JDDW 2017 Close
メディカルスタッフプログラム2(JDDW)
10月14日 (土)  14:00 - 17:00   第7会場:福岡国際会議場 409+410
MS2-5指
在宅医療における胃瘻―生活者として支援する
小川 滋彦
小川医院
 在宅医療の目的は,安上がりな死に場所を提供することでも,行き場を失った長期入院患者の受け皿でもない.生活の場で行われる,文字通り患者中心,患者主体の医療であり,その理念は社会復帰である.どんな重い障害を持っていても,元気になることが目的であり,それゆえ食事が最も大切である.口から食べることは素晴らしいが,何もそれにこだわらなくて良い.ちょっとだけ食べながら,食事の延長で栄養を補完するのに,胃瘻はもっとも身近な友人であったはずだ.無菌操作が必要なく,半固形化や分割投与など,患者が望むどんなスタイルであれ,大きな失敗はないという点で胃瘻は在宅医療と極めて親和性が高い.むしろ,患者自身の工夫から医療者側が教えられることも少なくなかった.患者から学ぶ.そして,患者を元気にする.この理念のもと,多職種連携は「口から食べることを支援する」を目標に構築すると,やりやすい.口腔ケアや食べる姿勢など歯科関係やリハビリテーション職種が力を発揮する局面が少なくないからだ.生活者として過ごすことを肯定する場でこそ,多職種の関わりが輝き,お互いの尊敬と患者からの感謝の念が生まれる.そのような関わりの中で,胃瘻がさりげなく体力恢復に貢献する,そんな在宅医療を提案してみたい.

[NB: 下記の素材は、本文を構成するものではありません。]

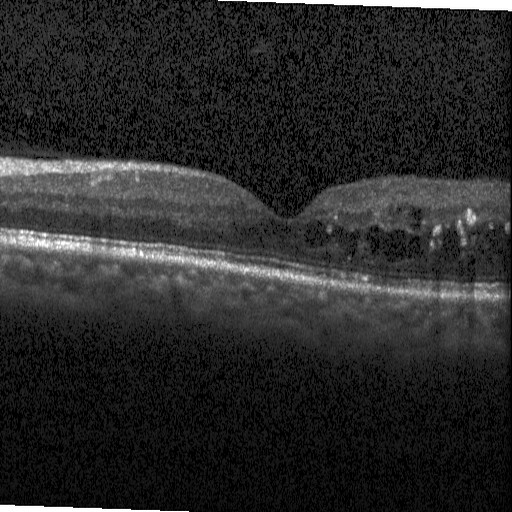

Dx: diabetic macular edema (DME).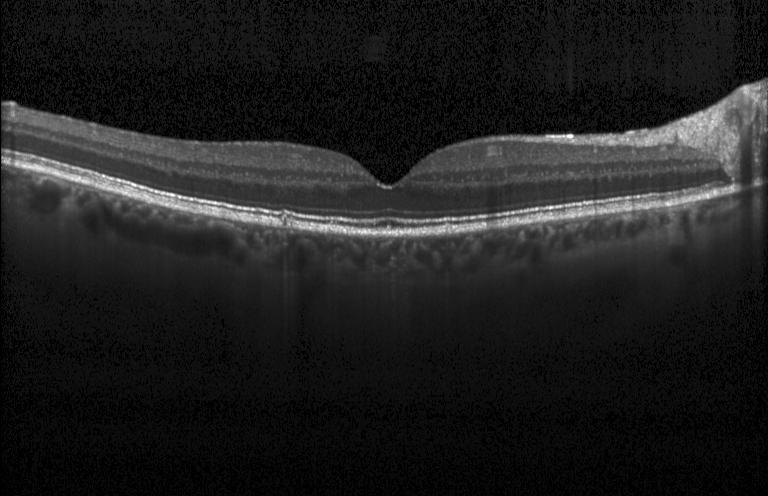

Spectral-domain OCT, fovea-centered, optical coherence tomography B-scan, acquired on a Heidelberg Spectralis.
Diagnosis: no choroidal neovascularization, diabetic macular edema, or drusen.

そのために,1)1996年から関わった在宅胃瘻患者の概要,2)2004年より開始した管理栄養士による訪問栄養食事指導と2014年に立ち上げた栄養ケアセンターの活動,3)2004年からの金沢・在宅NST研究会の流れを汲む金沢在宅NST経口摂取相談会(月1回,119回開催)における多職種連携の実際,4)在宅医療に対する考えを改めるに至った印象に残る症例,を紹介する.